## EXTRACT PROVIDED

◆ ◆ ◆

Final Project Report

The dust project has come to an end! It officially finished at the end of December 2023 and I am in the process of compiling the final reports.

If you would like to learn more about what the project did, the best places to look are on the publications and presentations pages.

Here is a high-level summary of what the project was about:

Context and Motivation

When developing computer models of human systems, there are many situations where it is important to model the individual entities that drive the system, rather than using aggregate methods that combine individuals into homogeneous groups. In such circumstances, the technique of ‘agent-based modelling’ has been shown to be useful. In an agent-based model, individual, autonomous ‘agents’ are created. These agents can be given rules or objectives that determine how they will behave in a given situation. They can also interact with each other and with their environment. In this manner it is possible to simulate many of the interesting outcomes that emerge as social systems evolve which might be missed using aggregate methods that do not account for individuals, or their interactions, specifically.

◆ ◆ ◆

## CHECK YOUR UNDERSTANDING
(a) Quote every sentence in the "Context and Motivation" section of the project report that uses the word "individual" in any form.
(b) Echo the project report from "When developing computer" up to and including "their interactions, specifically.".
The items that come next have nothing to do with the project report.

[Dataset excerpts]

◆ ◆ ◆

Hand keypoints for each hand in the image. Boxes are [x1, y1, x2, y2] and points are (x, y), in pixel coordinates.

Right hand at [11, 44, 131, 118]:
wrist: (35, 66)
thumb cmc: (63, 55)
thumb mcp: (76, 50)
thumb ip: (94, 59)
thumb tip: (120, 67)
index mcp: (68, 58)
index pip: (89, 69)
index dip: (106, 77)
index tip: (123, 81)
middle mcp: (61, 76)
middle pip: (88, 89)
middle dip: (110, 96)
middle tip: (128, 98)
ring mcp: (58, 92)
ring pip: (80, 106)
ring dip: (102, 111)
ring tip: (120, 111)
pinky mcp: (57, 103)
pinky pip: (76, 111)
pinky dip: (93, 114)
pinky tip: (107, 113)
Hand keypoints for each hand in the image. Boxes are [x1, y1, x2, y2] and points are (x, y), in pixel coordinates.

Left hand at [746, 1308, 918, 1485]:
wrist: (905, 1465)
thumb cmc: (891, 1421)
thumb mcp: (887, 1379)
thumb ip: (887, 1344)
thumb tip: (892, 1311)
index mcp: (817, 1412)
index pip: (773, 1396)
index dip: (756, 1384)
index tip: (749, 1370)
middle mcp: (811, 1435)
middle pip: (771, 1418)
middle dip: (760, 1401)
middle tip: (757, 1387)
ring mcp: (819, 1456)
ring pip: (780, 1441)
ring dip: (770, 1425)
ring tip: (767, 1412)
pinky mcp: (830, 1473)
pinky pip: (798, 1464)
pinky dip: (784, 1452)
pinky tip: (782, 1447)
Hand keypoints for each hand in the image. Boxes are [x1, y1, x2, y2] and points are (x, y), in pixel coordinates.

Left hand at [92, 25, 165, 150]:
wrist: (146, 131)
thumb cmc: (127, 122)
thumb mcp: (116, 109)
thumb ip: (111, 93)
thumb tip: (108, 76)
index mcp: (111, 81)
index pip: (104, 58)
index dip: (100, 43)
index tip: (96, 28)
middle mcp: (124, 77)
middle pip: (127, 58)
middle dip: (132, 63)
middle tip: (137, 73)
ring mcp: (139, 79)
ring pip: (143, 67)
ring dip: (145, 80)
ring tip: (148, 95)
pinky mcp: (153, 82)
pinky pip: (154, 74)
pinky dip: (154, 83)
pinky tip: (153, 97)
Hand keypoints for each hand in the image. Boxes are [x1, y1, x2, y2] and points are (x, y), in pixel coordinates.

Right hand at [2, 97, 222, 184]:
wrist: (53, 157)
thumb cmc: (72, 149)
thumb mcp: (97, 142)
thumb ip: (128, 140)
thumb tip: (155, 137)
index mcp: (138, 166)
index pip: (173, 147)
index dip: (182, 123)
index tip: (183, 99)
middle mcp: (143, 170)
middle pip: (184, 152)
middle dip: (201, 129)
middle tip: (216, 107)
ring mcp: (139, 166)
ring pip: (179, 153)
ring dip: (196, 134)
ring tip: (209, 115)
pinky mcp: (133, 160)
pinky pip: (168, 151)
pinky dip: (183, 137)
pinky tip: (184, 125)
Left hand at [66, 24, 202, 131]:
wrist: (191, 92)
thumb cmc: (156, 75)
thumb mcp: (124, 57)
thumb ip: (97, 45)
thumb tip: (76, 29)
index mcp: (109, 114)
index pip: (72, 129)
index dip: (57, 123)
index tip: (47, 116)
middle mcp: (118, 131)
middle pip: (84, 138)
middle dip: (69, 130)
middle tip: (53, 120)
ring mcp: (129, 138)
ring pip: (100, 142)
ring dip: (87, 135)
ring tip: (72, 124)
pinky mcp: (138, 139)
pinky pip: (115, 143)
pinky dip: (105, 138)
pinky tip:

◆ ◆ ◆

## RESULTS OF THE EXERCISE
(a)
- When developing computer models of human systems, there are many situations where it is important to model the individual entities that drive the system, rather than using aggregate methods that combine individuals into homogeneous groups.
- In an agent-based model, individual, autonomous ‘agents’ are created.
- In this manner it is possible to simulate many of the interesting outcomes that emerge as social systems evolve which might be missed using aggregate methods that do not account for individuals, or their interactions, specifically.

(b)
When developing computer models of human systems, there are many situations where it is important to model the individual entities that drive the system, rather than using aggregate methods that combine individuals into homogeneous groups. In such circumstances, the technique of ‘agent-based modelling’ has been shown to be useful. In an agent-based model, individual, autonomous ‘agents’ are created. These agents can be given rules or objectives that determine how they will behave in a given situation. They can also interact with each other and with their environment. In this manner it is possible to simulate many of the interesting outcomes that emerge as social systems evolve which might be missed using aggregate methods that do not account for individuals, or their interactions, specifically.